Recently, Glowing Fish stumbled onto a cheap second-hand copy of The Partridge Family #11 and reviewed the fading comic-book relic of another time. Realizing that the inexpensive second-hand copy of The Monkees that I picked up recently was also #11 (1968), I decided I had review it as well.

I actually read this comic as a very young child, and recalled elements from two of the stories.

The Monkees comic ran for seventeen issues, and captured the goofy spirit of the show. The medium suited the show's style, and permitted opportunities not easily available on television. In one issue, I recall, the writer or artist's hands reach into the frame and physically moves the Monkee-mobile to another location. This issue features cameos by the Seven Dwarfs and background details that would have exceeded the show's budget. It's a comic, so the writers and artists can do whatever they want.

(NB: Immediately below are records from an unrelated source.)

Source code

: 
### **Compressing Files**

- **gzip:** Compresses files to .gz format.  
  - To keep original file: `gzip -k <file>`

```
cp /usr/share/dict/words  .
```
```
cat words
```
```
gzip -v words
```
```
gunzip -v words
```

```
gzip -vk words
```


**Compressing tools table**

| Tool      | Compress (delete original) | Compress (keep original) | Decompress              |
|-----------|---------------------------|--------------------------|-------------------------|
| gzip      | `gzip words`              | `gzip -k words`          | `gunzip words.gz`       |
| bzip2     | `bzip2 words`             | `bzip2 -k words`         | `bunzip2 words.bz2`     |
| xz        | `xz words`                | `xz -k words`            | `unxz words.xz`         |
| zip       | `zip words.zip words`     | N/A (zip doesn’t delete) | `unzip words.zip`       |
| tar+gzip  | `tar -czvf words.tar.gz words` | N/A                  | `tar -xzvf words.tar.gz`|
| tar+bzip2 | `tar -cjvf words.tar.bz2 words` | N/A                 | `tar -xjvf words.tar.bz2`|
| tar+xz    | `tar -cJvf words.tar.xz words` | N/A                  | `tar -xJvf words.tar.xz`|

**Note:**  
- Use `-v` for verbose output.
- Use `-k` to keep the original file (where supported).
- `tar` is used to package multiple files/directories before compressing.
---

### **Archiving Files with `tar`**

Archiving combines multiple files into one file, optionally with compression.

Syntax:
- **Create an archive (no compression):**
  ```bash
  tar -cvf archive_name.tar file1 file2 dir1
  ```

In #11, they give the Prefab Four three separate adventures.

"The Good Olde Days" is the lead story, and I found it the least interesting-- now and then, I assume, since it's the one that I didn't recall from my first encounter with the comic, fifty years ago. The Monkees go shopping for groceries in a confusingly large department store and Mickey Dolenz relates his great-grandfather's stories about the Good Old Days. A "Cola Cola" sign falls on their heads on the way home, and they all imagine they're in some uncertain past, seemingly the late 1800s and yet before anyone has invented electricity. They get involved, of course, with a beautiful young woman and a stolen time machine. They go in pursuit of the thieves, hoping to use the machine to return home. By becoming the circa 1890s versions of the SuperMonkees, who have waxed moustaches and old-time circus muscle-man outfits and look like an ad for "Doctor Wonder's All-Purpose Elixir and Horse Medicine," they're able to get the invention back, before regaining consciousness in the hospital. For a young, hip rock band, they wax remarkably nostalgic, while criticizing their own era. When the time machine's inventor says he wants to go to the future, Peter Tork tells him not to bother, since "Expo 67 isn't open anymore... and the rest isn't so good."

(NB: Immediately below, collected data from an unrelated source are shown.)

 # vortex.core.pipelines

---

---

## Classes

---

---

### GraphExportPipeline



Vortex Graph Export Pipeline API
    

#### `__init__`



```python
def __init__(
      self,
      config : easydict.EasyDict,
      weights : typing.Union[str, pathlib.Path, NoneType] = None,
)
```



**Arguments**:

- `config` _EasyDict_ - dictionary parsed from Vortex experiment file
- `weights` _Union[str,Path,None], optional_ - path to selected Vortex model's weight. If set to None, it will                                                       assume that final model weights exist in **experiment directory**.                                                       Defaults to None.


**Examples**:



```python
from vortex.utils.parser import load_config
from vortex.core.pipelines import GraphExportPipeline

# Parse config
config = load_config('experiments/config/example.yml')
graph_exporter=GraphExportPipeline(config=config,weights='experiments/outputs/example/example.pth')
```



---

"Monster Combo," the second tale, takes us into haunted house territory, which happened a couple of times on the series. The obligatory mad scientist is named "Dig" and his Frankensteinian butler's name is "Hip," which causes some confusion: You Dig? I'm Hip. I recall feeling very cool that I actually got those jokes, due to having older siblings, one of whom had visited Toronto in '67 and spent an actual day hanging around Yorkville. Also, by then, hippie had gone mainstream, and faux counterculture was everywhere.

"The Great Disc-O-Chase," the final story, shows the Monkees cutting a record in a Voice-o-Graph Booth-- talk about nostalgia! The record rolls away and a wild chase ensues. There's not much else: we get witty(ish) banter, crazed visuals, and a jokey conclusion.

Other features include a few pages of advertisements. The best include one of those cheap novelty house ads endemic to old comics (Super Atomic Smoke Bomb! Secret Agent Spy Camera!) and a collection of "Giant Wall Display Decorations in Full Color." The hip "art prints" ("ALL 20 ONLY $1")) depict such things as records, guitars, musical notes, and six groovily-clad dancers designed to recall those keen paintings of kids with gigantic eyes.

The art is pretty good for period Dell Comics, which suffered financially after losing most of its licensed properties to Gold Key. The artist drawing the first story seems to have trouble with ears, so that many of the characters occasionally look like elves or Vulcans. All of the artists seem a little fixated on having the Monkees' outfits change sporadically, but the show did do sartorial shifts of this sort. However, the boys look like comic-book versions of themselves, and they act like them, too. The banter is moderately amusing, and very much in the style of the series.

Comic books, historically, were examples of disposable art and culture, inexpensively produced and designed to provide quick, passing entertainment for those in a not terribly critical frame of mind. Monkees #11 achieves its unlofty goal.